Daughter, granddaughter serving as parade marshals to remember 109-year-old matriarch

A tribute wrapped in love

Laura Cartmill-Cooley, left, and Nanette Nacy pose for a portrait downtown. They will be serving as grand marshals in Saturday's Jaycees Christmas Parade.
Laura Cartmill-Cooley, left, and Nanette Nacy pose for a portrait downtown. They will be serving as grand marshals in Saturday's Jaycees Christmas Parade.

Last spring, Sarah Holmes asked Helen Fender to be grand marshal of this weekend's Jefferson City Jaycees Christmas Parade.

And, at 108, Fender said yes.

"She knew it was because of her age," Laura Cartmill-Cooley, Fender's daughter, told the News Tribune on Thursday. "She was one of those kinds of people who went with the flow.

"We were teaching her how to wave."

Fender celebrated her 109th birthday on Sept. 22. But about a month later, she had a stroke - and died Nov. 1.

So, Cartmill-Cooley and Nanette Nacy, one of Fender's 13 grandchildren, will take Fender's place at the head of Saturday's 4:30 p.m. parade.

"I feel like we're honoring my grandmother one more time," Nacy said. "I think it's a huge honor that she wanted to do that.

"Grandma was so special to me that I just think it was great to be honored, to be asked."

Born in 1907, Fender told the News Tribune at her 100th birthday celebration she had seen the world turn from single-phone lines - that had to be shared by a neighborhood - to high-tech cellphones, and she had been a witness to, among many things, the Great Depression, the news of Pearl Harbor, World War II rationing, the Korean and Vietnam wars, and the Sept. 11 terrorist attacks.

During a time when women rarely went to school, Fender noted during her 2007 interview, she graduated from William Chrisman High School in Independence in 1925 then earned an associate's degree from Graceland College in Lamoni, Iowa.

"I took general courses, and I also went ahead and took some teacher classes," Fender said nine years ago.

She had planned on being a teacher - but those plans changed when she met and married George E. Fender in 1934.

They had five children.

Cartmill-Cooley, now 80, noted this year's Christmas parade theme is "'Christmas Through the Decades,' and (Fender) saw a lot of decades.

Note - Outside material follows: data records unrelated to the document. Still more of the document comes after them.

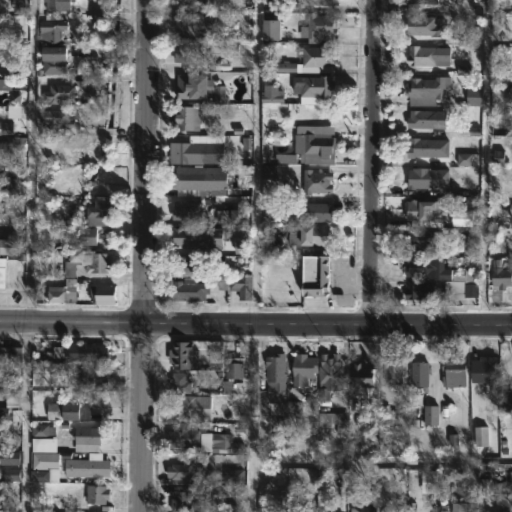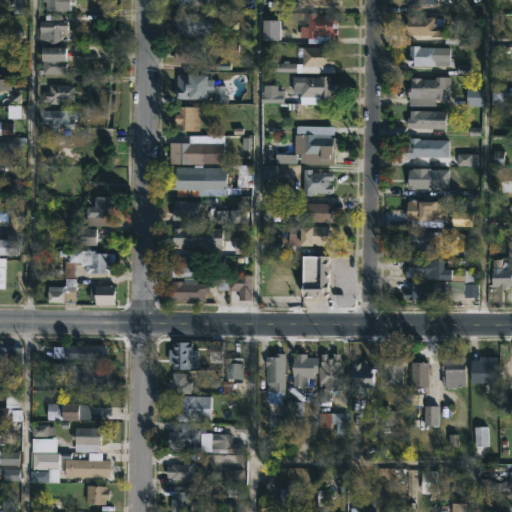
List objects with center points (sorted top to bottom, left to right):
building: (421, 2)
building: (189, 3)
building: (190, 3)
building: (320, 3)
building: (322, 4)
building: (56, 5)
building: (58, 6)
building: (185, 26)
building: (189, 26)
building: (422, 26)
building: (317, 28)
building: (321, 28)
building: (50, 29)
building: (271, 31)
building: (274, 31)
building: (11, 35)
building: (55, 49)
building: (187, 53)
building: (189, 55)
building: (421, 56)
building: (52, 60)
building: (319, 60)
building: (304, 61)
building: (4, 81)
building: (5, 86)
building: (188, 86)
building: (317, 88)
building: (192, 89)
building: (315, 89)
building: (427, 91)
building: (57, 93)
building: (60, 95)
building: (270, 95)
building: (499, 97)
building: (56, 119)
building: (187, 119)
building: (191, 120)
building: (425, 120)
building: (59, 121)
building: (6, 128)
building: (7, 129)
building: (11, 143)
building: (509, 144)
building: (315, 148)
building: (420, 148)
building: (317, 150)
building: (186, 152)
building: (188, 154)
road: (372, 161)
building: (273, 171)
building: (421, 176)
building: (422, 179)
building: (201, 181)
building: (199, 182)
building: (315, 182)
building: (320, 183)
building: (423, 208)
building: (424, 210)
building: (98, 211)
building: (185, 211)
building: (188, 212)
building: (103, 213)
building: (317, 213)
building: (321, 213)
building: (230, 217)
building: (509, 219)
building: (308, 236)
building: (186, 237)
building: (312, 237)
building: (90, 238)
building: (183, 238)
building: (423, 241)
building: (11, 248)
building: (6, 252)
road: (29, 256)
road: (142, 256)
road: (255, 256)
building: (84, 262)
building: (97, 263)
building: (281, 264)
building: (186, 267)
building: (186, 267)
building: (424, 268)
building: (3, 274)
building: (463, 275)
building: (313, 276)
building: (316, 277)
building: (500, 278)
building: (240, 286)
building: (243, 288)
building: (436, 290)
building: (186, 292)
building: (189, 293)
building: (59, 295)
building: (100, 295)
building: (58, 296)
building: (108, 296)
road: (255, 324)
building: (79, 351)
building: (10, 353)
building: (88, 354)
building: (11, 355)
building: (182, 355)
building: (188, 356)
building: (484, 365)
building: (232, 366)
building: (301, 368)
building: (235, 369)
building: (392, 369)
building: (453, 369)
building: (275, 371)
building: (305, 371)
building: (418, 373)
building: (276, 374)
building: (328, 374)
building: (332, 375)
building: (88, 376)
building: (360, 376)
building: (80, 378)
building: (364, 379)
building: (178, 382)
building: (181, 384)
building: (10, 403)
building: (186, 407)
building: (66, 410)
building: (187, 410)
building: (429, 412)
building: (70, 413)
building: (333, 421)
building: (186, 434)
building: (86, 436)
building: (185, 438)
building: (90, 440)
building: (42, 444)
building: (224, 444)
road: (383, 464)
building: (87, 465)
building: (44, 467)
building: (88, 469)
building: (180, 470)
building: (184, 471)
building: (226, 476)
building: (510, 478)
road: (472, 488)
building: (96, 493)
building: (99, 496)
building: (180, 499)
building: (182, 499)
building: (321, 508)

I think that's why they asked her" to be the grand marshal.

Until her mid-October stroke, Fender "was still perky enough that she could have managed" the honor, her daughter said.

Fender also suffered from some dementia that affected her memory of more-recent events, Cartmill-Cooley said, but "she would remember a lot of things."

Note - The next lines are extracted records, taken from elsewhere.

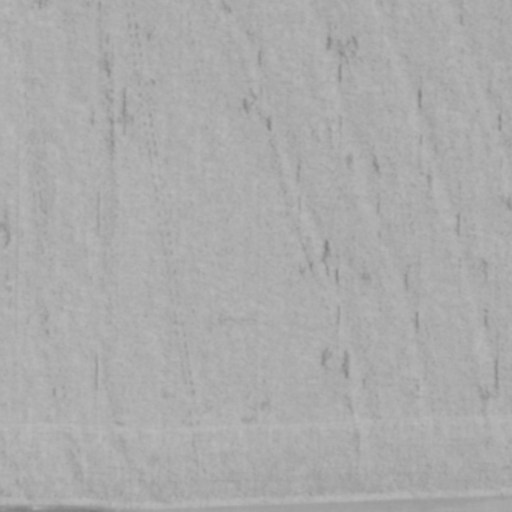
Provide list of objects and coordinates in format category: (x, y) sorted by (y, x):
crop: (255, 240)
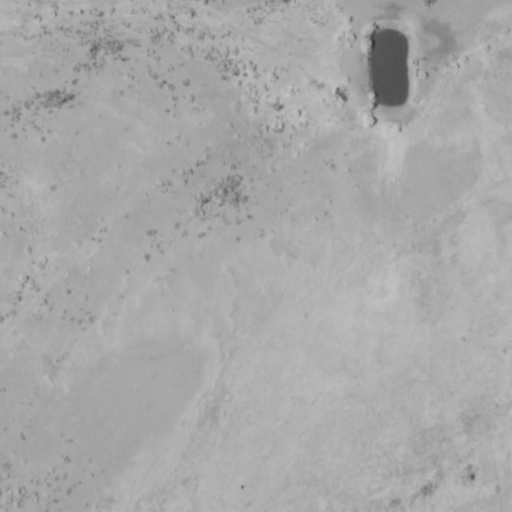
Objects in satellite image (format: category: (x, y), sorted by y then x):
crop: (324, 345)
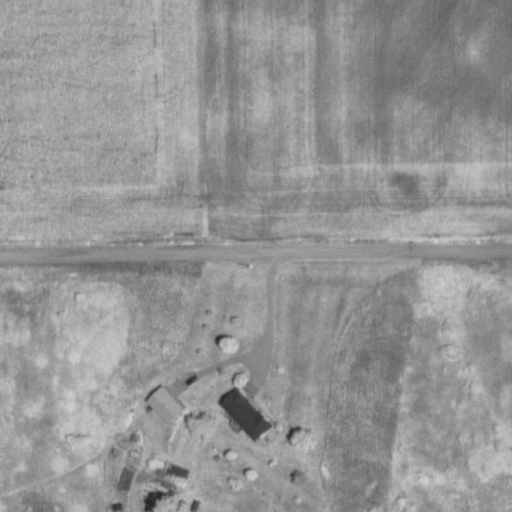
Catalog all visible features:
road: (256, 251)
building: (167, 403)
building: (249, 413)
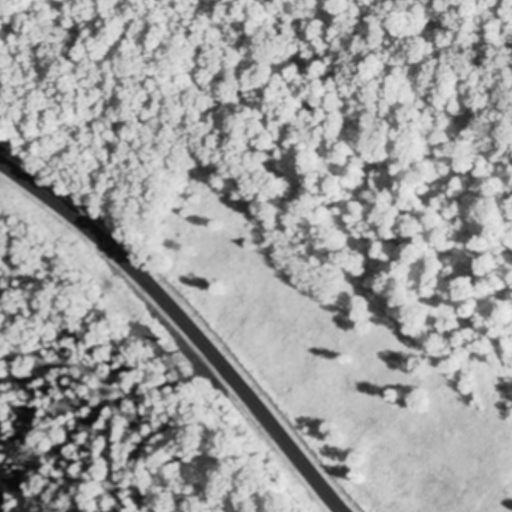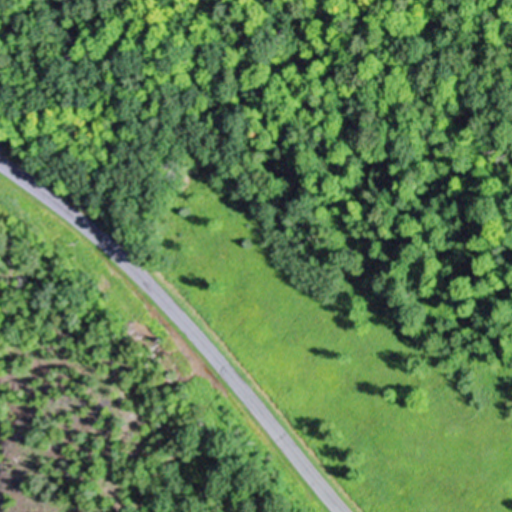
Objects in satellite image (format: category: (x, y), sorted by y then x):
road: (185, 322)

Granddaughter Nacy added: "She had a good sense of humor."

Cartmill-Cooley said Fender had developed a wide circle of people who knew her.

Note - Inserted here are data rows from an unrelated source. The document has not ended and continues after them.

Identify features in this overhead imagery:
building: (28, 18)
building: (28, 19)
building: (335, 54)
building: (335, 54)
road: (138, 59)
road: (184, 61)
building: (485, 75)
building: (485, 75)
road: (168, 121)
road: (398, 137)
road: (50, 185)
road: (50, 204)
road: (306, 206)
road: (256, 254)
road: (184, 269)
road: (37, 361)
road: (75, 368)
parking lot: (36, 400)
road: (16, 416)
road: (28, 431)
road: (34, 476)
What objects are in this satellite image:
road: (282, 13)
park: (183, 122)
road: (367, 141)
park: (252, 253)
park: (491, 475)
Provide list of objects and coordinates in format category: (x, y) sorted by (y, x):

"She was always a positive thinker (and) was very kind to everybody," the daughter explained. "She was not a 'grouchy old woman,' at all.

"She had a lot of energy, and she always wanted to be doing something for everybody."

Fender also was an artist, who was "always making something for someone, it seems like," Cartmill-Cooley said.

Nacy wants people to know "just how lovable" her grandmother was.

"She was giving us kisses and hugs up until the end - until she couldn't anymore," Nacy said. "That's really what touches my heart so much."

Nacy's thankful the Jaycees chose to honor Fender - and Nacy and her mom can show that honor by representing Fender as the parade's grand marshals.

Cartmill-Cooley added: "She was an example for all of her family - a good example.

"We would do good to do half as good as she did."

But we all should try to be like Helen Fender.

"Life's happier when you're doing good things," Cartmill-Cooley said.